Son champ concerne principalement les dommages graves définis par les textes applicables.

Supposer que toutes les villas sont couvertes par une RCD obligatoire

Les seuils et conditions doivent être vérifiés pour le projet réel.

Un devis signé est-il un contrat ?

Il peut constituer un engagement s’il exprime clairement l’accord sur les éléments essentiels. Pour une villa, il reste généralement préférable de l’intégrer à un contrat plus complet.

WhatsApp peut-il servir de preuve ?

Des échanges électroniques peuvent avoir une valeur probatoire selon les conditions applicables. Ils ne remplacent toutefois pas une organisation contractuelle claire.

Le contrat doit-il être rédigé en arabe ?
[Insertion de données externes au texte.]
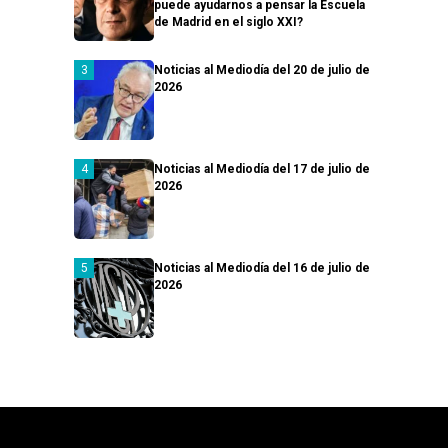
puede ayudarnos a pensar la Escuela
de Madrid en el siglo XXI?
Noticias al Mediodía del 20 de julio de
2026
Noticias al Mediodía del 17 de julio de
2026
Noticias al Mediodía del 16 de julio de
2026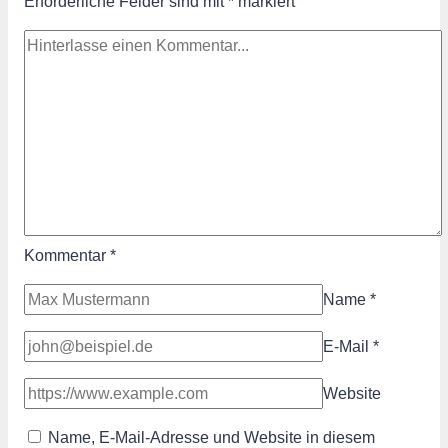
Erforderliche Felder sind mit
*
markiert
Kommentar
*
Name
*
E-Mail
*
Website
Name, E-Mail-Adresse und Website in diesem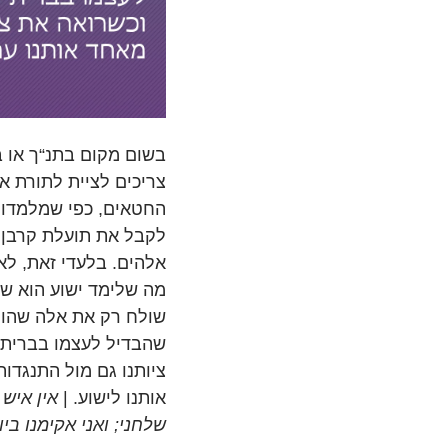
בשום מקום בתנ“ך או ב
צריכים לציית לתורת א
החטאים, כפי שמלמדות
לקבל את תועלת קרבן 
אלהים. בלעדי זאת, לא 
מה שלימד ישוע הוא שה
שולח רק את אלה שהולכ
שהבדיל לעצמו בברית ע
ציותנו גם מול התנגדו
אותנו לישוע. |
אין איש
שלחני; ואני אקימנו ביום האחרון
Dans les situations relevant de la protection du consommateur, un acte en langue étrangère doit être accompagné de sa traduction en arabe selon les dispositions applicables. Un contrat bilingue doit être vérifié.
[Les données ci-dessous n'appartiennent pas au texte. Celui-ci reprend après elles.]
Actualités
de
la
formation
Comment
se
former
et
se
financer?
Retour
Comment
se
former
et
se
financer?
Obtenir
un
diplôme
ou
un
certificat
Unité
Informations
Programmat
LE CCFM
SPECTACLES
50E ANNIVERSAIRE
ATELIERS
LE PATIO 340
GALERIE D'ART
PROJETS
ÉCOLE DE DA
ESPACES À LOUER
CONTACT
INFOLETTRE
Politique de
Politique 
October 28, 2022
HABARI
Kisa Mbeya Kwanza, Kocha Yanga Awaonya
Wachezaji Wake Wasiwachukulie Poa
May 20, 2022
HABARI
Qui doit signer pour l’entreprise ?

Le représentant légal ou une personne disposant d’un pouvoir suffisant. Son identité et sa qualité doivent être contrôlées.

L’architecte est-il automatiquement inclus dans une offre clé en main ?

Non. Sa mission, son contrat et ses honoraires doivent être précisés.

L’entreprise principale est-elle responsable de ses sous-traitants ?

Lorsqu’elle les engage pour exécuter son marché, elle reste normalement l’interlocuteur contractuel du propriétaire pour les travaux concernés, sous réserve des règles applicables.

Que doit contenir une modification ?

La description, le prix, l’effet sur le délai, les plans révisés et l’accord des parties avant l’exécution.

La remise des clés vaut-elle réception ?

Pas automatiquement. La réception doit être organisée et documentée par un procès-verbal.

Peut-on réceptionner avec des réserves ?

Oui. Les réserves doivent être décrites, corrigées et levées par écrit.

Peut-on habiter après la réception ?

L’occupation légale dépend de l’obtention du permis d’habiter.

Quand commence la responsabilité décennale ?

Le délai de dix ans court à partir de la réception des travaux dans les conditions prévues par le Code des obligations et des contrats.

La décennale couvre-t-elle les défauts de peinture ?

Pas automatiquement. Elle concerne principalement certains dommages graves, comme l’écroulement ou le danger évident d’écroulement.

Toutes les villas doivent-elles posséder une assurance RCD ?

Non. L’obligation dépend notamment des caractéristiques et seuils définis par le Code des assurances.

Le contrat de construction d’une villa à Marrakech ne doit pas se limiter à un prix, une surface et un délai.

Il doit identifier clairement :

  • la société engagée ;
  • les personnes autorisées à signer ;
  • les plans et études applicables ;
  • les travaux inclus ;
  • les matériaux ;
  • les exclusions ;
  • le prix ;
  • les paiements ;
  • le planning ;
  • les contrôles ;
  • les modifications ;
  • la réception ;
  • les garanties ;
  • les assurances.

À la fin du chantier, la remise des clés ne suffit pas. Une inspection doit être organisée avec les professionnels compétents et donner lieu à un procès-verbal de réception. Les éventuelles réserves doivent être localisées, corrigées et levées par écrit.

Enfin, la réception privée et le permis d’habiter sont deux opérations différentes. La première organise l’acceptation des travaux entre le propriétaire et l’entreprise. Le second autorise administrativement l’utilisation de la construction.

Chez 2R Prestige, le contrat, le suivi et la réception doivent former un même système de contrôle. L’objectif est que le propriétaire puisse savoir précisément ce qui a été promis, construit, payé, réceptionné et garanti jusqu’à la clôture du projet.